Monday, 2 February 2009

SMOOT-HAWLEY DAYS ARE HERE AGAIN, or, How to Turn and Recession into a Depression

Most people are not familiar with the "Smoot Hawley Tariff Act," named after the guys who put the ideas together. But those tariffs helped turned a U.S. recession of 1929 into a world-wide depression through most of the 1930s. And the current U.S. government is about to do the same thing all over again, with it's new $855 billion, "America first" stimulus package.

Once again, Americans are showing they cannot remember their own history. They are again jeopardizing their economy, and the economies of other nations.
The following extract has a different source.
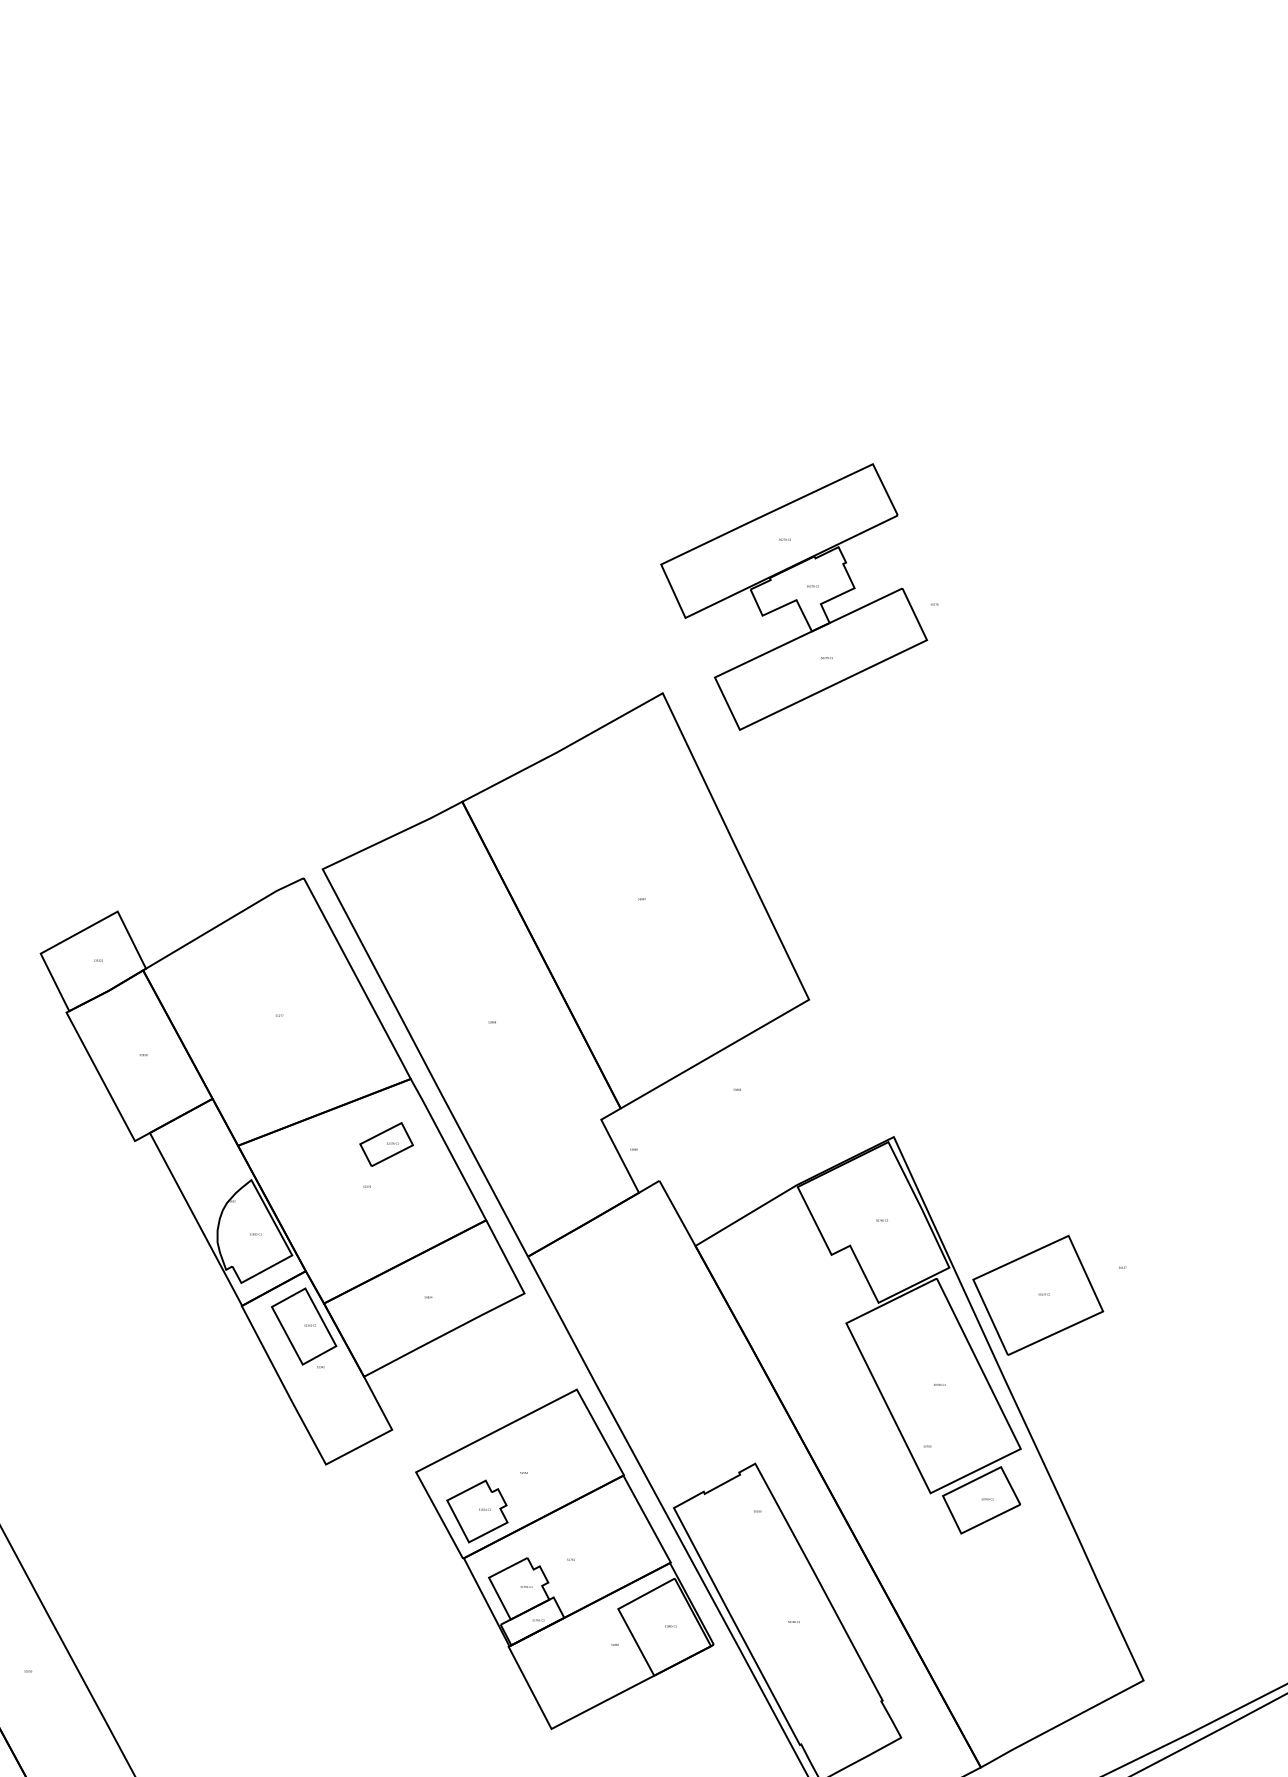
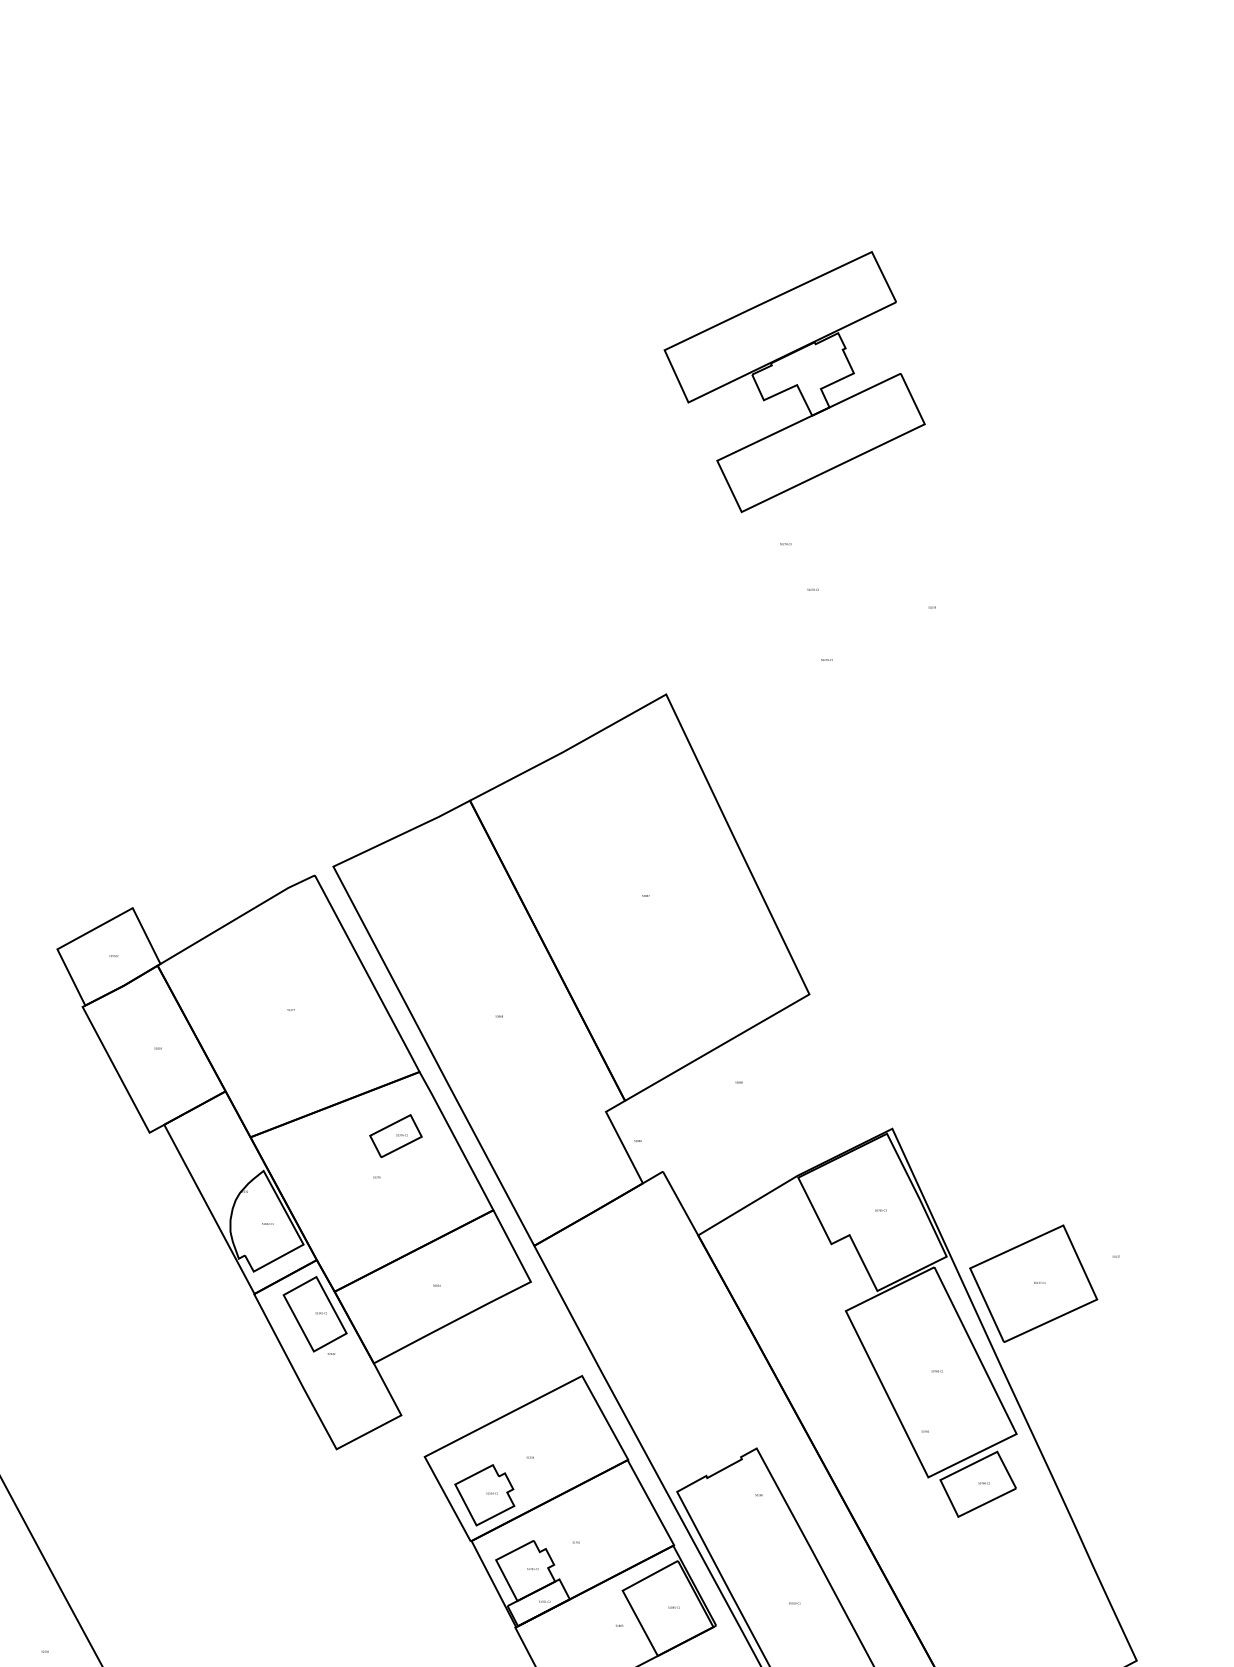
part: (794, 596) -> (795, 381), moved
Senator Reed Smoot (a Republican from Utah) and Representative Wallis Hawley (a Republican from Oregon) saw the U.S. economy needed to grow, by increasing American firms' share of business. One way to do that, and effectively "stimulate" the economy, was to restrict foreign imports. That way, people would be forced to "buy American" or pay a lot more for the same thing. In fact, the Bill raised import charges on about 20,000 items.
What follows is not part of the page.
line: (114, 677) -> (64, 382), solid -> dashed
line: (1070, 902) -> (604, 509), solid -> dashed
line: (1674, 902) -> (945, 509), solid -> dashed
Opposition began even before the law was passed in June, 1930. Over a thousand economists and many business leaders begged President Herbert Hoover to veto the bill. Complaints came from well over 30 other nations as well. (People knew about it because it had passed the House of Representatives in May, 1929.)

That action may have helped to trigger the financial crash of October, 1929. By the time it became law, other countries were already boycotting or imposing their own tariffs on American goods. Canada was among the first to do so, even before the bill had passed in the U.S. Senate. The U.S. State Department says that between 1929 and 1932, overall world trade dropped by 66%.

While the U.S. stock market had been uncertain since 1929, by 1930, politicians and business leader were saying the end of the crisis was in sight. But in late 1930-1932 the market headed almost straight down, reaching its lowest point in June, 1932, a year after the Smoot-Hawley Law was signed.

Smoot-Hawley wasn't the only problem America faced, but it was significant. The other major problem was a string of bank failures. But if you cannot produce and sell enough to re-pay your debts, of course banks are going to fail. Think of Lehman Brothers, Bear Sterns, Mannie Mae, and Freddy Mack, which have run into huge problems in the last few month. It's the 1930s all over again.

History's lesson is that if you put up a brick wall around your country to keep imports out, other nations will do the same. That's the main problem with the current U.S. stimulus package. It has a clause which would do, in effect, the same thing which the Smoot-Hawley Act did in 1930; it will help turn a recession into a protracted depression.

Canada has been protesting, as it did with the Smoot-Hawley Act. The "buy American" clause in the current U.S. proposal is a fundamental violation of the North American Free Trade Agreement (NAFTA). Will the Americans listen? Who knows? Will Stephen Harper impose Canadian counter-measures if the American law passes. Not likely; I see Harper as pretty timid in his dealings with the United States. Were the stronger-willed, broader-thinking Michael Ignatieff in charge, things might be much different.

President Obama inherited an economic disaster when he took office as America's 44th President. How he handles the "buy America" language in the stimulus package will be a major test of his foreign policy. How he handles it may determine outcomes as far away as Iraq and Afghanistan.